"When I started, I knew I was no actor and I went to work on this
Wayne thing," he once recalled. "It was as deliberate a projection
as you'll ever see. I figured I needed a gimmick, so I dreamed up
the drawl, the squint and a way of moving that meant to suggest I
wasn't looking for trouble, but would just as soon throw a bottle at
your head as not. I practiced in front of a mirror."
His entrance into films was as fortuitous as any made by a young
fellow who grew up near the Hollywood badlands. But the Wayne saga
actually started much farther east, in the small town of Winterset,
Iowa, where he was born May 26, 1907, and was named Marion Michael Morrison.
John Wayne's father, Clyde L. Morrison, married Mary Brown, and was
the owner of a drugstore. When Marion was 6 years old, his family
moved to Southern California as his father was suffering from ill
health. Once there, they settled and began homesteading with a farm of 80 acres.

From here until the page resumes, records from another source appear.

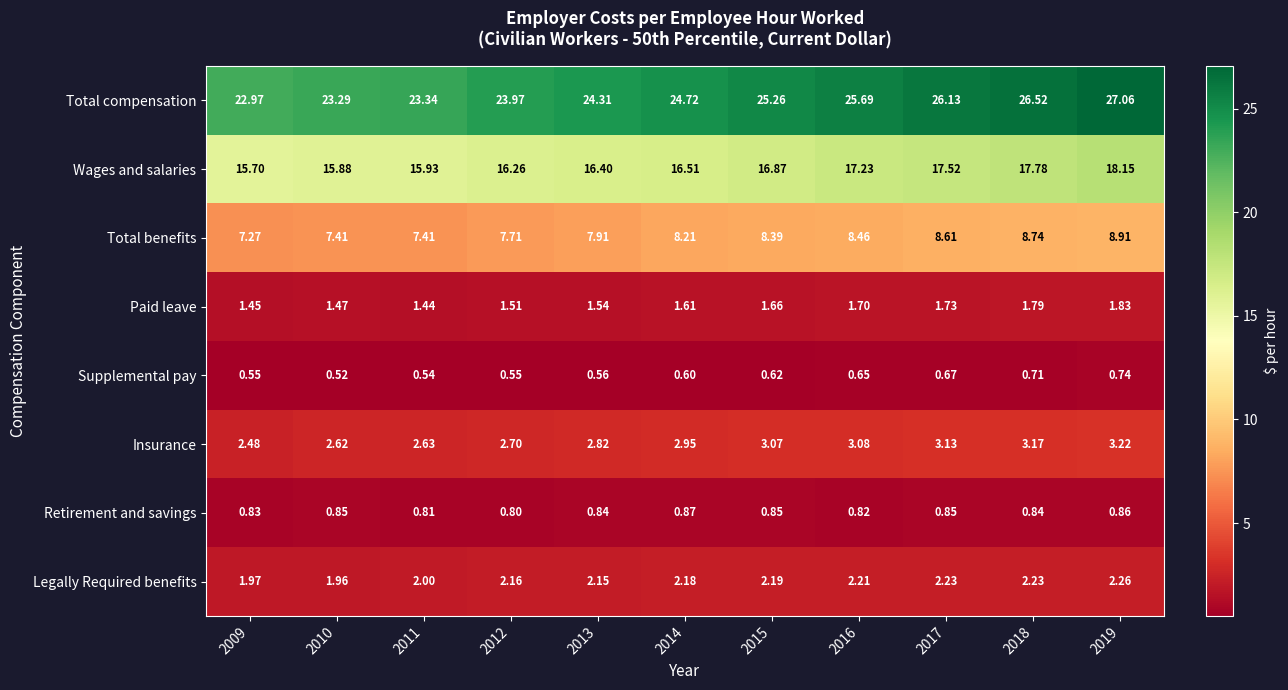

How many data points does each series have?

11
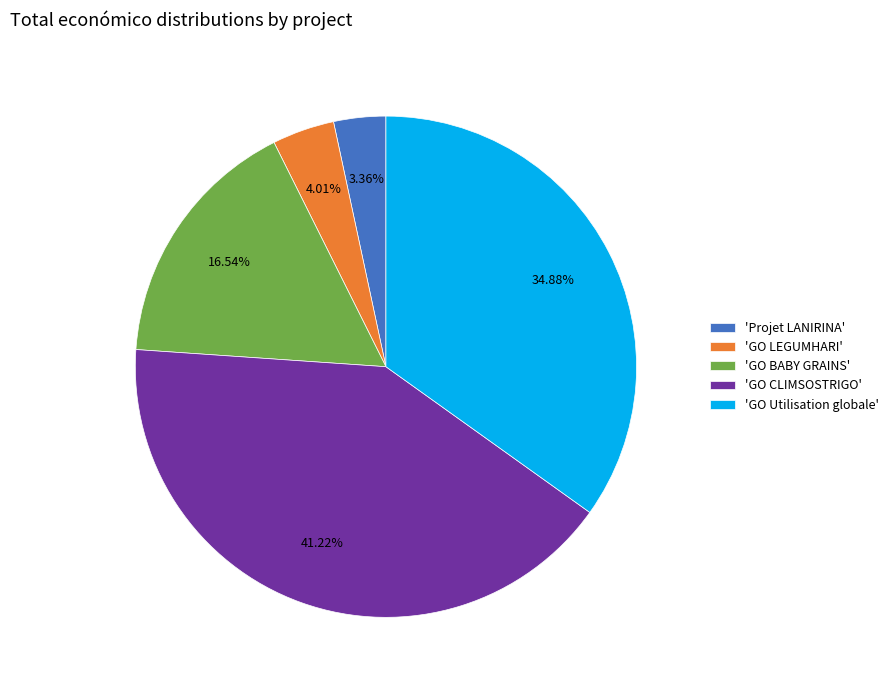

What is the smallest slice in the pie chart?

'Projet LANIRINA'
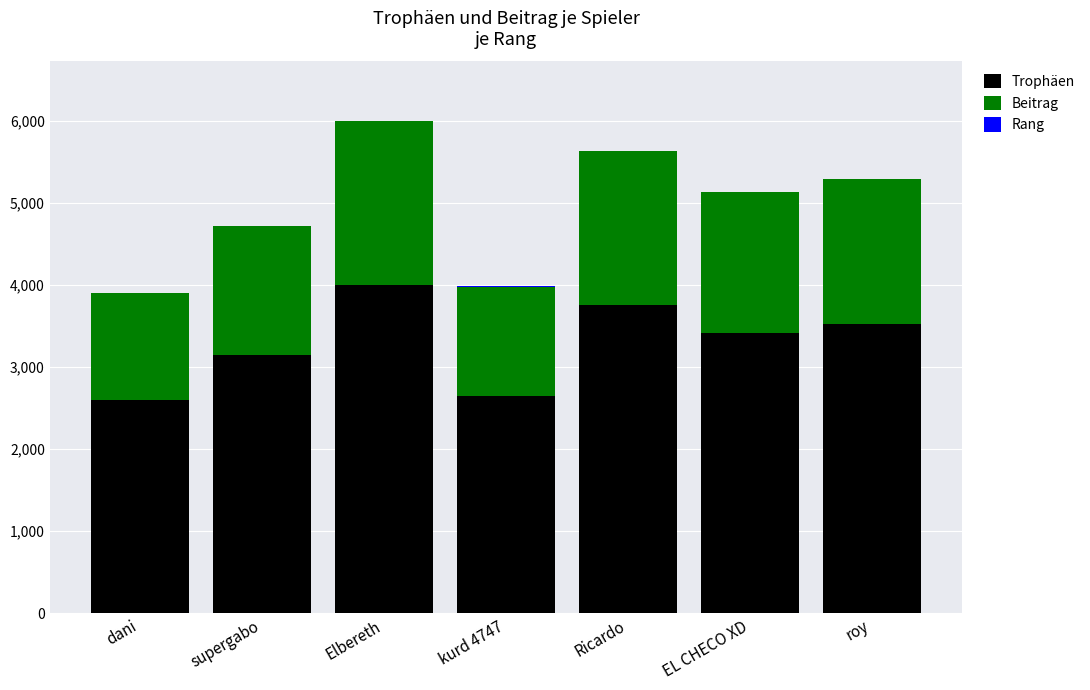

At which category is the sum across all series the highest?

Elbereth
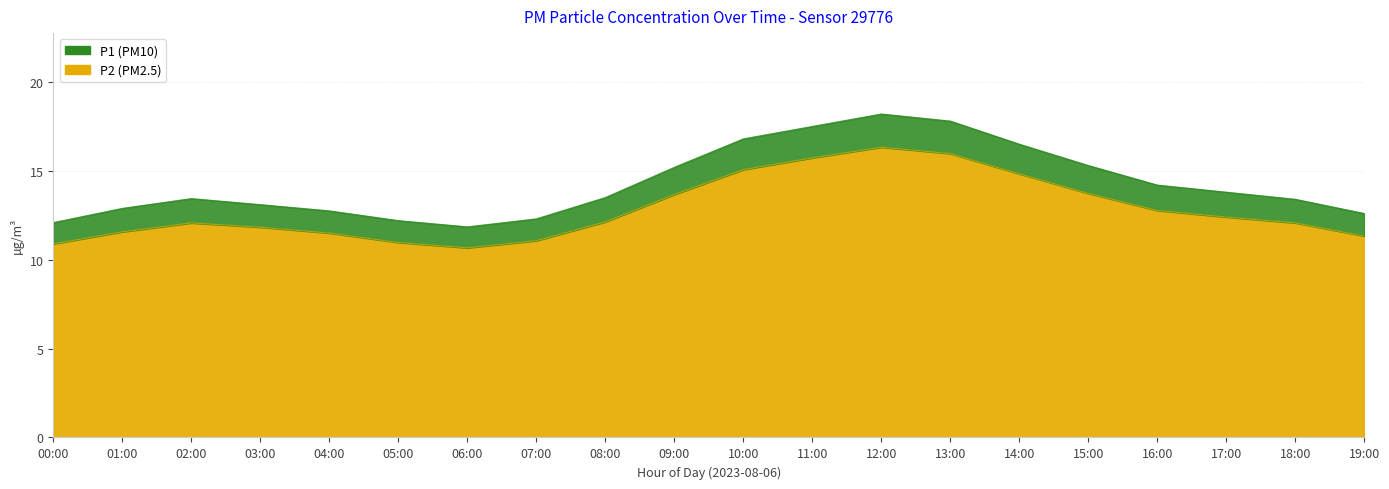

How many data points in P1 are above 13?

13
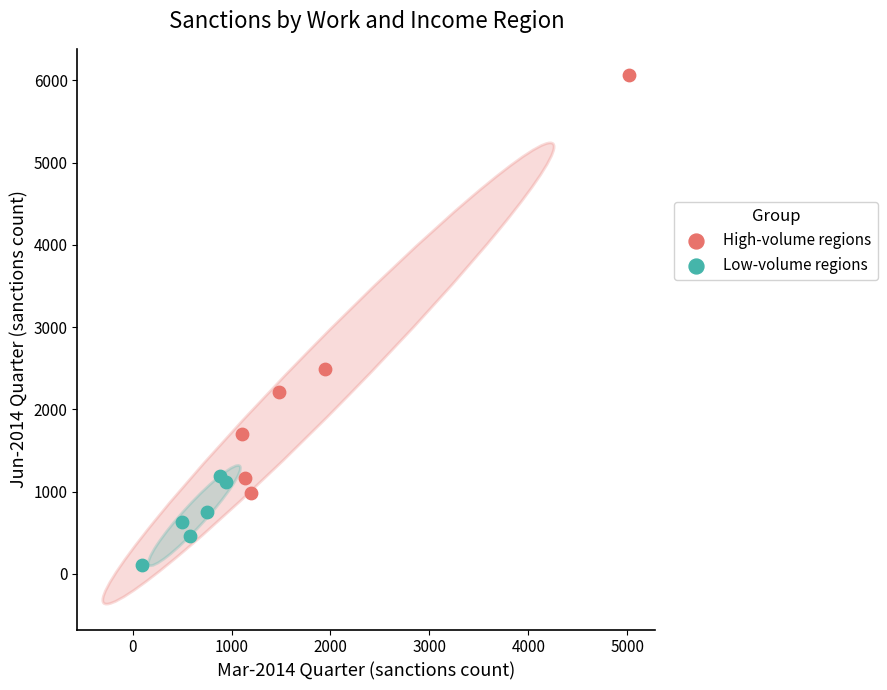

Which series has the largest Y range (max minus min)?

High-volume regions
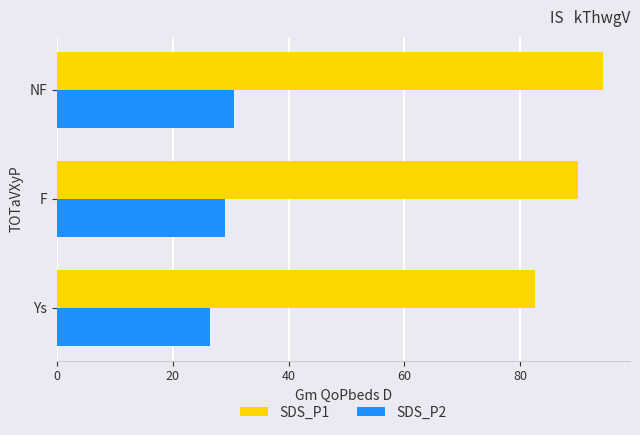

Where is SDS_P1 nearest to the value 88?

F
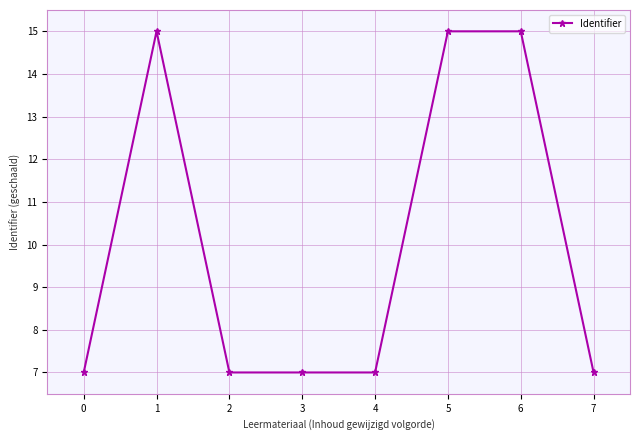

What is the value of the 7th point from the left?

15.0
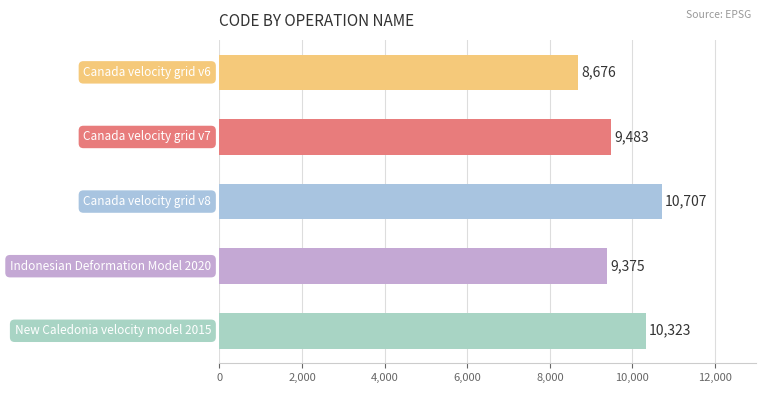

What is the greatest value displayed?

10707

The family then moved and settled in Glendale, where Mr Morrison Snr again opened
a pharmacy. As a young boy, John Wayne would rise at 4am, to deliver newspapers.
He would then go to school and football practice.
After school he would then deliver orders from the store.
Because the pharmacy was in the same building as a theatre, John Wayne was able to
go to the movies 4 or 5 times a week, free of charge.
When he was 7, John Wayne had learned about horses and played
cowboy. In Glendale, he saw movies being made at the Triangle
Studios, where they often shot outdoor scenes. The link between
horse and camera was yet to be forged, but the influences were there
from the beginning. Along the way he had acquired the nickname "Duke."
It came from an Airedale terrier he had had as a young boy.
John Wayne worked as truck driver, fruit picker, soda jerk and ice hauler
and was an honour student and a member of an outstanding football
team at high school. His athletic talents brought him a football
scholarship at the University of Southern California, but in his
second year he broke an ankle and dropped out.
While he was still at school, he got a job, as other football players
did, as a scenery mover at Fox Films. John Ford was attracted to the
youth's hulking physique and made him a "fourth-assistant prop boy."
When Mr. Ford was making a submarine film on location in the channel
off Catalina Island, the regular stuntmen refused to go into the
water because of rough seas. Mr. Ford asked the prop boy if he would.
He did, immediately, and became part of the Ford team.
In early films John Wayne was given credits as Michael Burn and Duke Morrison.
Raoul Walsh, (Director of "The Big Trail") thought Marion to sissy a name
for a western hero. John Wayne was born.
He lived with his third wife, Pilar Palette Wayne, who was born in Peru,
in an 11-room, seven-bathroom, $175,000 house in Newport Beach, California,
where he had a 135-foot yacht. He also owned cattle ranches in Stanfield and
Springerville, Arizona.
Mr. Wayne's first two marriages, to Josephine Saenz and
Esperanzo Bauer, also Latin Americans, ended in divorces.
His last, long time companion was Pat Stacey.
His seven children from his marriages are,
Michael Wayne. Born November 23, 1934.
Toni Wayne. Born 1936 / Died Dec. 2000
Patrick Wayne. Born July 15, 1939.
Melinda Wayne. Born 1940.
Aissa Wayne. Born 1956.
John Ethan Wayne. Born 1962.
Marisa Wayne. Born 1966.
His children produced him with more than 15 grandchildren.
John Wayne died 11 June 1979, Los Angeles, California, from cancer.